When the Tabernacle was constructed in the wilderness, God came to dwell in its Holy of Holies, between the cherubim above the mercy seat. All Israel beheld His glory, manifested by a pillar of cloud by day and fire by night. God was revealing Himself to His people.
When Solomon dedicated the Temple in Jerusalem, “the cloud filled the house of the Lᴏʀᴅ, so that the priests could not continue ministering because of the cloud; for the glory of the Lᴏʀᴅ filled the house of the Lᴏʀᴅ” (1 Ki. 8:10–11).
Others also received personal manifestations of God’s glory from time to time (Isa. 6:1; Dan. 7:9–14). God continued to manifest His glory to the Israelites until they went into captivity in Babylon in the sixth century B.C.:
The glory of the Lᴏʀᴅ departed from the threshold of the temple and stood over the cherubim. And the cherubim lifted their wings and mounted up from the earth in my sight. When they went out, the wheels were beside them; and they stood at the door of the east gate of the Lᴏʀᴅ’s house, and the glory of the God of Israel was above them (Ezek. 10:18–19).
In Ezekiel 11:22–23, the glory of the Lord ascended from the Mount of Olives into heaven; and God essentially wrote “Ichabod” over Israel’s sanctuary, meaning “the glory has departed.”
Israel still had creation and the Scriptures, but God seems to have removed the personal manifestation of His glory for almost 600 years until the eternal Word stepped into history in the form of Jesus Christ.
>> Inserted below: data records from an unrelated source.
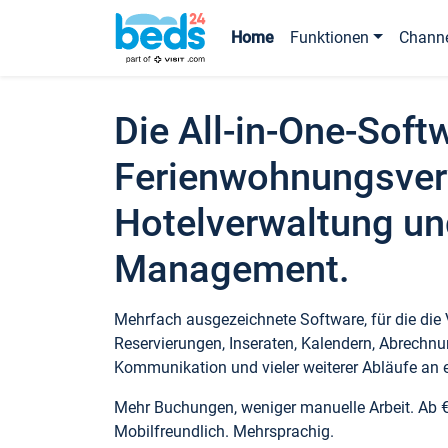
Home
Funktionen
Chann
Die All-in-One-Soft
Ferienwohnungsver
Hotelverwaltung un
Management.
Mehrfach ausgezeichnete Software, für die die
Reservierungen, Inseraten, Kalendern, Abrechnu
Kommunikation und vieler weiterer Abläufe an e
Mehr Buchungen, weniger manuelle Arbeit. Ab 
Mobilfreundlich. Mehrsprachig.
Coming as Israel’s Messiah and Redeemer, Jesus was also commissioned to reveal God’s glory to humanity. Though He did not manifest the external brilliance of God’s glory (Isa. 53:2–3), He portrayed God’s character through a perfect balance of “grace and truth”:
God, who at various times and in various ways spoke in time past to the fathers by the prophets, has in these last days spoken to us by His Son, whom He has appointed heir of all things, through whom also He made the worlds; who [is] the brightness of His glory and the express image of His person (Heb. 1:1–3).
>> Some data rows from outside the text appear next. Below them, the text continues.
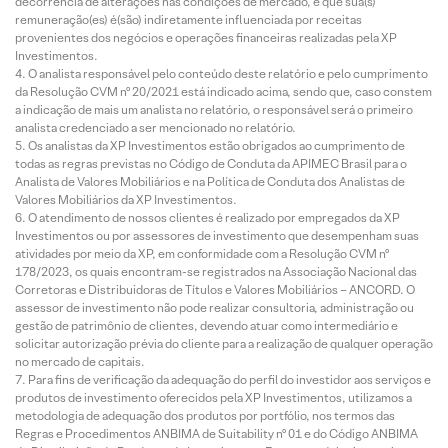
decorrência de alterações nas condições de mercado, e que sua(s)
remuneração(es) é(são) indiretamente influenciada por receitas
provenientes dos negócios e operações financeiras realizadas pela XP
Investimentos.
O analista responsável pelo conteúdo deste relatório e pelo cumprimento
da Resolução CVM nº 20/2021 está indicado acima, sendo que, caso constem
a indicação de mais um analista no relatório, o responsável será o primeiro
analista credenciado a ser mencionado no relatório.
Os analistas da XP Investimentos estão obrigados ao cumprimento de
todas as regras previstas no Código de Conduta da APIMEC Brasil para o
Analista de Valores Mobiliários e na Política de Conduta dos Analistas de
Valores Mobiliários da XP Investimentos.
O atendimento de nossos clientes é realizado por empregados da XP
Investimentos ou por assessores de investimento que desempenham suas
atividades por meio da XP, em conformidade com a Resolução CVM nº
178/2023, os quais encontram-se registrados na Associação Nacional das
Corretoras e Distribuidoras de Títulos e Valores Mobiliários – ANCORD. O
assessor de investimento não pode realizar consultoria, administração ou
gestão de patrimônio de clientes, devendo atuar como intermediário e
solicitar autorização prévia do cliente para a realização de qualquer operação
no mercado de capitais.
Para fins de verificação da adequação do perfil do investidor aos serviços e
produtos de investimento oferecidos pela XP Investimentos, utilizamos a
metodologia de adequação dos produtos por portfólio, nos termos das
Regras e Procedimentos ANBIMA de Suitability nº 01 e do Código ANBIMA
The glory of God was being revealed through Jesus’ life, which He lived under the direction and control of the Holy Spirit. Jesus said He did and spoke everything just as He received it from His Father (Jn. 8:26–28; 12:49). “He who believes in Me,” He said, “believes not in Me but in Him who sent Me. And he who sees Me sees Him who sent Me” (12:44–45).
When Jesus’ disciple Philip said to Him, “Lord, show us the Father, and it is sufficient for us,” Jesus replied, “Have I been with you so long, and yet you have not known Me, Philip?” (14:8–9). Jesus then explained,
He who has seen Me has seen the Father; so how can you say, ”Show us the Father”? Do you not believe that I am in the Father, and the Father in Me? The words that I speak to you I do not speak on My own authority; but the Father who dwells in Me does the works (vv. 9–10).
The message of Christmas is the message of God’s love. It is also the message of God’s desire for us to know Him and have a personal relationship with Him. Jesus kept inviting men to come to Him—to know Him and to know His Father. The sad news is that the incarnate Word “came to His own, and His own did not receive Him” (1:11). Like many people today, they rejected Him because they were not interested in knowing God.
The good news is that “as many as received Him, to them He gave the right to become children of God, to those who believe in His name: who were born, not of blood, nor of the will of the flesh, nor of the will of man, but of God” (vv. 12–13). Jesus said, “And this is eternal life, that they may know You, the only true God, and Jesus Christ whom You have sent” (17:3).
Forty days after His resurrection, Jesus returned to heaven from the Mount of Olives. Today Christians are to live as He lived: under the direction and control of the Holy Spirit and thereby manifest God’s glory. As God dwelt in the Tabernacle in the Old Testament, so He dwells in born-again believers today and uses them as the vehicles through which men and women might come to know God.